For the most part, personal property tends to be handled fairly informally because the items are generally of very little value and therefore not worth fighting over. Nevertheless, handling personal property through the trust can reduce potential complications for the successor Trustee of your trust in the future.

What is a pour-over Will?

A pour-over Will is a document used to transfer assets to the trustee of a revocable living trust. The assets which are "poured over" into the revocable living trust are then administered pursuant to the terms of the revocable living trust (along with the assets that were already held by the living trust).

A pour-over Will is deemed valid if:

(a) the trust is identified in the Testator's Will; and

(b) the terms of the trust are provided in:

(i) a written document that was signed (other than the Will) before, during, or within 60 days after the signing of the pour-over Will; or

(ii) the Will of someone else who died before the Testator.

The specific statutory provision related to the validity of a pour-over Will can be found in Probate Code Section 6300, which provides:

(a) A devise, the validity of which is determinable by the law of this state, may be made by a will to the trustee of a trust established or to be established by the testator, by the testator and some other person, or by some other person (including a funded or unfunded life insurance trust, although the settlor has reserved any or all rights of ownership of the insurance contracts) if the trust is identified in the testator’s will and its terms are set forth in a written instrument (other than a will) executed before, concurrently with, or within 60 days after the execution of the testator’s will or in the valid last will of a person who has predeceased the testator (regardless of the existence, size, or character of the trust property).
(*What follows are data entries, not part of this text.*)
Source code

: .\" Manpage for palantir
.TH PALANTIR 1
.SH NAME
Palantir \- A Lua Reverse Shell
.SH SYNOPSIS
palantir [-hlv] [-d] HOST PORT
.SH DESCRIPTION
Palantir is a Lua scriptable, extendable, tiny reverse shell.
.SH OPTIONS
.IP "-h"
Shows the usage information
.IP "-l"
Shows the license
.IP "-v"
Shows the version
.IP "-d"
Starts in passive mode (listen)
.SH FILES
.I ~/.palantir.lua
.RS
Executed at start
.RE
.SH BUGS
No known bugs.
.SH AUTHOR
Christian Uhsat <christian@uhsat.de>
The devise is not invalid because the trust is amendable or revocable, or both, or because the trust was amended after the execution of the will or after the death of the testator.

(b) Unless the testator’s will provides otherwise, the property so devised (1) is not deemed to be held under a testamentary trust of the testator but becomes a part of the trust to which it is given and (2) shall be administered and disposed of in accordance with the provisions of the instrument or will setting forth the terms of the trust, including any amendments thereto made before or after the death of the testator (regardless of whether made before or after the execution of the testator’s will).

(c) Unless otherwise provided in the will, a revocation or termination of the trust before the death of the testator causes the devise to lapse.

Often clients acquire assets after creating a trust and forget that those assets should be re-titled in the name of the trust. The pour-over Will, while it may not avoid probate, can be viewed as a back-up document to ensure that all of the client's assets pass in accordance with the provisions of his living trust.

Should you consider a private professional fiduciary to serve as Trustee?

Private professional fiduciaries are typically individuals who hold themselves out as experts in serving as Trustees of trusts. These individuals may come from a variety of backgrounds, including accounting and law. To be a private professional fiduciary in California, the individual must adhere to the requirement of the Professional Fiduciaries Act as provided in California Business and Professions Code Sections 6500 to 6592. (See also California Probate Code Section 2340). 

Despite licensing requirements, private professional fiduciaries may have different levels of competence and capability, so interviewing and determining a candidate's qualifications is important. 

It's important to also note that private professional fiduciaries may not be expected to provide the full range of services that a corporate trustee would, such as investment advisory. As a result, utilizing a private professional fiduciary may require additional fees for ancillary services. That being said, a private professional fiduciary may be more flexible in terms of dealing with sensitive family dynamics involving beneficiaries as they are typically individuals who are directly dealing with the relevant parties.

You can find a list of licensed private professional fiduciaries on the website of the Professional Fiduciary Association of California (www.pfac-pro.org).